--- YOUR GOAL ---
For each line in the data below that holds "شرحبيل", return a copy.

--- Extracted records ---
▬▬▬▬▬▬

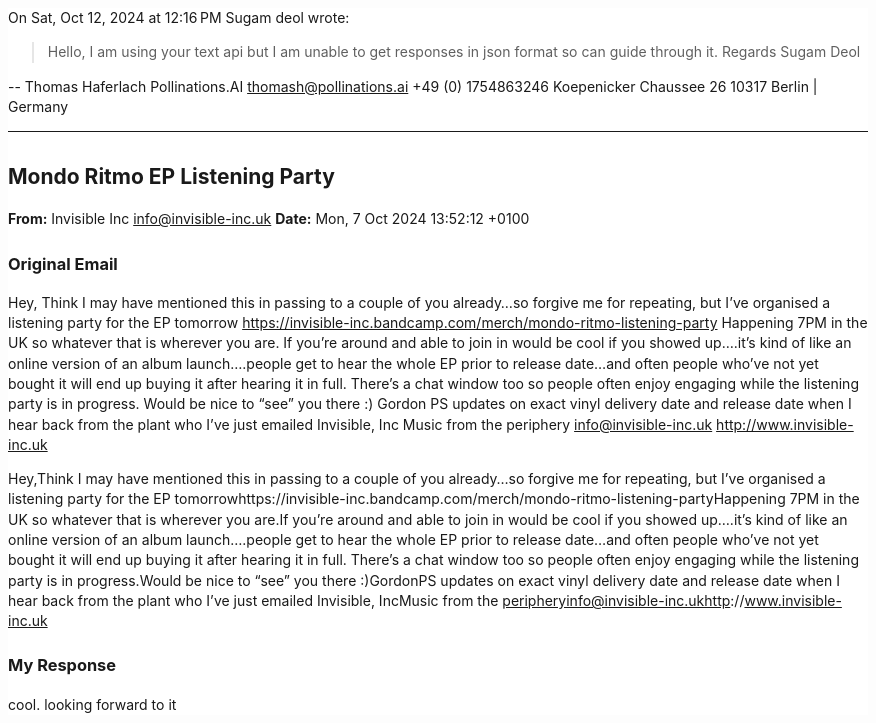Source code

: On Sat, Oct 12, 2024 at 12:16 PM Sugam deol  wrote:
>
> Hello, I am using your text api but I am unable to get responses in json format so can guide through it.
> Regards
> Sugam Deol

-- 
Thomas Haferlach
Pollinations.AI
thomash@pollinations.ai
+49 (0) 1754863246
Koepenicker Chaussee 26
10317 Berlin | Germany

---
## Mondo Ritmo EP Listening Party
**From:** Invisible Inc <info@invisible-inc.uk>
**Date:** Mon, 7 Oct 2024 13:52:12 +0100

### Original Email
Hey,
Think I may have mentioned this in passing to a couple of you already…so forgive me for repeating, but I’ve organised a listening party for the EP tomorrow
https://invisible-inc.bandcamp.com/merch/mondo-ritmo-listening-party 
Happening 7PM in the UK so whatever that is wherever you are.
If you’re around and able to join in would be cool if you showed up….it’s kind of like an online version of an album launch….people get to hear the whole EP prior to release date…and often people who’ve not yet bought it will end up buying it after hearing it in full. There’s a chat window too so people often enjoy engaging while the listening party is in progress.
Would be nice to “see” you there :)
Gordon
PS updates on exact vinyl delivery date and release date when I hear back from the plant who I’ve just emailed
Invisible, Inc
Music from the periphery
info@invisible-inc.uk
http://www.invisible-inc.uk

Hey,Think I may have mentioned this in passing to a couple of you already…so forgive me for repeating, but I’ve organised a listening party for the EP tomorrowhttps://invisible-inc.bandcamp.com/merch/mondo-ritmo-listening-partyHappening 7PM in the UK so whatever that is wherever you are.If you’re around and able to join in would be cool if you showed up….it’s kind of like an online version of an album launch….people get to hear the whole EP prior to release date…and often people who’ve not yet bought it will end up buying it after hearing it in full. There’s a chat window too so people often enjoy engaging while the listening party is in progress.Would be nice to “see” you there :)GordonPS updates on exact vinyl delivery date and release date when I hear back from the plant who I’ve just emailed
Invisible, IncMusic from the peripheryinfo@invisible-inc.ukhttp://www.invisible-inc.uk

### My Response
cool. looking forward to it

▬▬▬▬▬▬

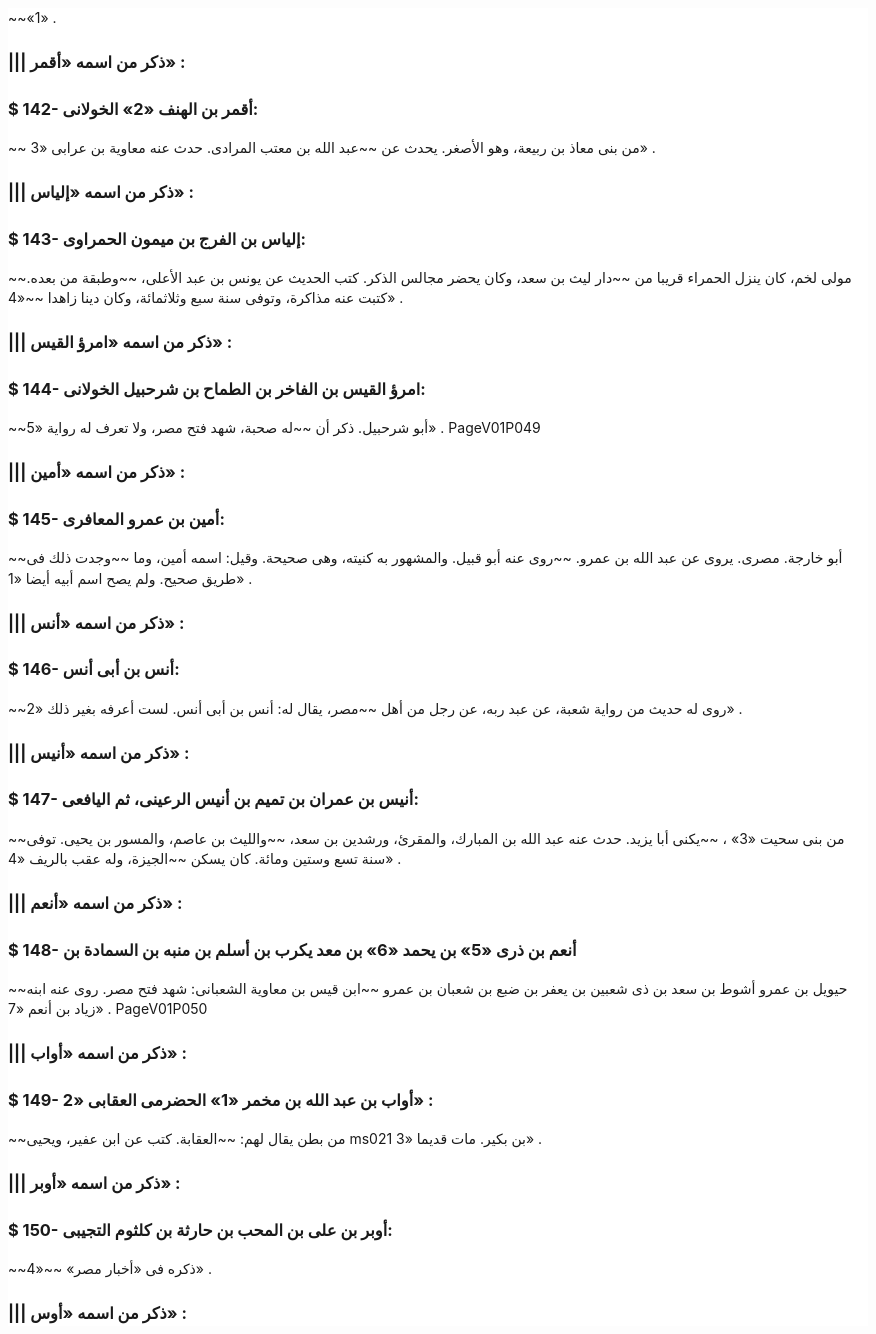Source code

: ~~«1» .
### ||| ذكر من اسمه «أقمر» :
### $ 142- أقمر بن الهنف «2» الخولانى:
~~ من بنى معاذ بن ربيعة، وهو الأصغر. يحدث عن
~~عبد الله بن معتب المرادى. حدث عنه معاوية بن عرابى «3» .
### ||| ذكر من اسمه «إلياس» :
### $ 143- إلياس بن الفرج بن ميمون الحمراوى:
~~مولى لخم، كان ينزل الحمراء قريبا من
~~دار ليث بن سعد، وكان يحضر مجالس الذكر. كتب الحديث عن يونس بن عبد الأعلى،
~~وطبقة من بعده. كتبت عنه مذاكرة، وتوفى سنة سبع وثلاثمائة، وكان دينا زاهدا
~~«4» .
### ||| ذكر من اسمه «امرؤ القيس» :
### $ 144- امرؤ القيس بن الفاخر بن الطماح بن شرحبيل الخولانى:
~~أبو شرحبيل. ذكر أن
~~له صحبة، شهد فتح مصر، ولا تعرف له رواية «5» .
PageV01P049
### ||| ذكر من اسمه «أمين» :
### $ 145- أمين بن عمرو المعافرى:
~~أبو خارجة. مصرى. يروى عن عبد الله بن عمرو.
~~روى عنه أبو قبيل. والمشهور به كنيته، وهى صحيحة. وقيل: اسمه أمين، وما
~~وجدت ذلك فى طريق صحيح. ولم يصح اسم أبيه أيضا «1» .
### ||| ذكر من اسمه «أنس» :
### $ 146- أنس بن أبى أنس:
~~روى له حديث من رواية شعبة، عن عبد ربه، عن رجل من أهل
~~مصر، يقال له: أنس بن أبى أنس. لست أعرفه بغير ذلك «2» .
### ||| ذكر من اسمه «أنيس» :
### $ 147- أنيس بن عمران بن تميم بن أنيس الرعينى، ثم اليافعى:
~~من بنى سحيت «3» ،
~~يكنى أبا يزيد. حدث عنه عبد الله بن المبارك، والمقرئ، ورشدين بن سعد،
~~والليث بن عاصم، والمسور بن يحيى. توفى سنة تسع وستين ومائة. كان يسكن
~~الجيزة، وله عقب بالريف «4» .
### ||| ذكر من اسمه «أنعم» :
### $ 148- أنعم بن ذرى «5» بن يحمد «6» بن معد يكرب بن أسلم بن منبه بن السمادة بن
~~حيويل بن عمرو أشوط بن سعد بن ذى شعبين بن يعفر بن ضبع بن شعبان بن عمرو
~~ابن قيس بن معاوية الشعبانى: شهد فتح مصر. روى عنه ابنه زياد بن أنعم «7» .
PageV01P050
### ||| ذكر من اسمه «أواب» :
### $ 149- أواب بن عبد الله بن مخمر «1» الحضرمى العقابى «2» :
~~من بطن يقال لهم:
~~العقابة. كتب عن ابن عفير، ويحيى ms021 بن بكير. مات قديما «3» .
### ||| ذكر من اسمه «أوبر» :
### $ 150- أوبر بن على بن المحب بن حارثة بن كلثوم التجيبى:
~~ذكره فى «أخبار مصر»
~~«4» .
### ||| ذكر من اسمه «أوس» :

▬▬▬▬▬▬

--- SOLUTION BELOW ---
### $ 144- امرؤ القيس بن الفاخر بن الطماح بن شرحبيل الخولانى:
~~أبو شرحبيل. ذكر أن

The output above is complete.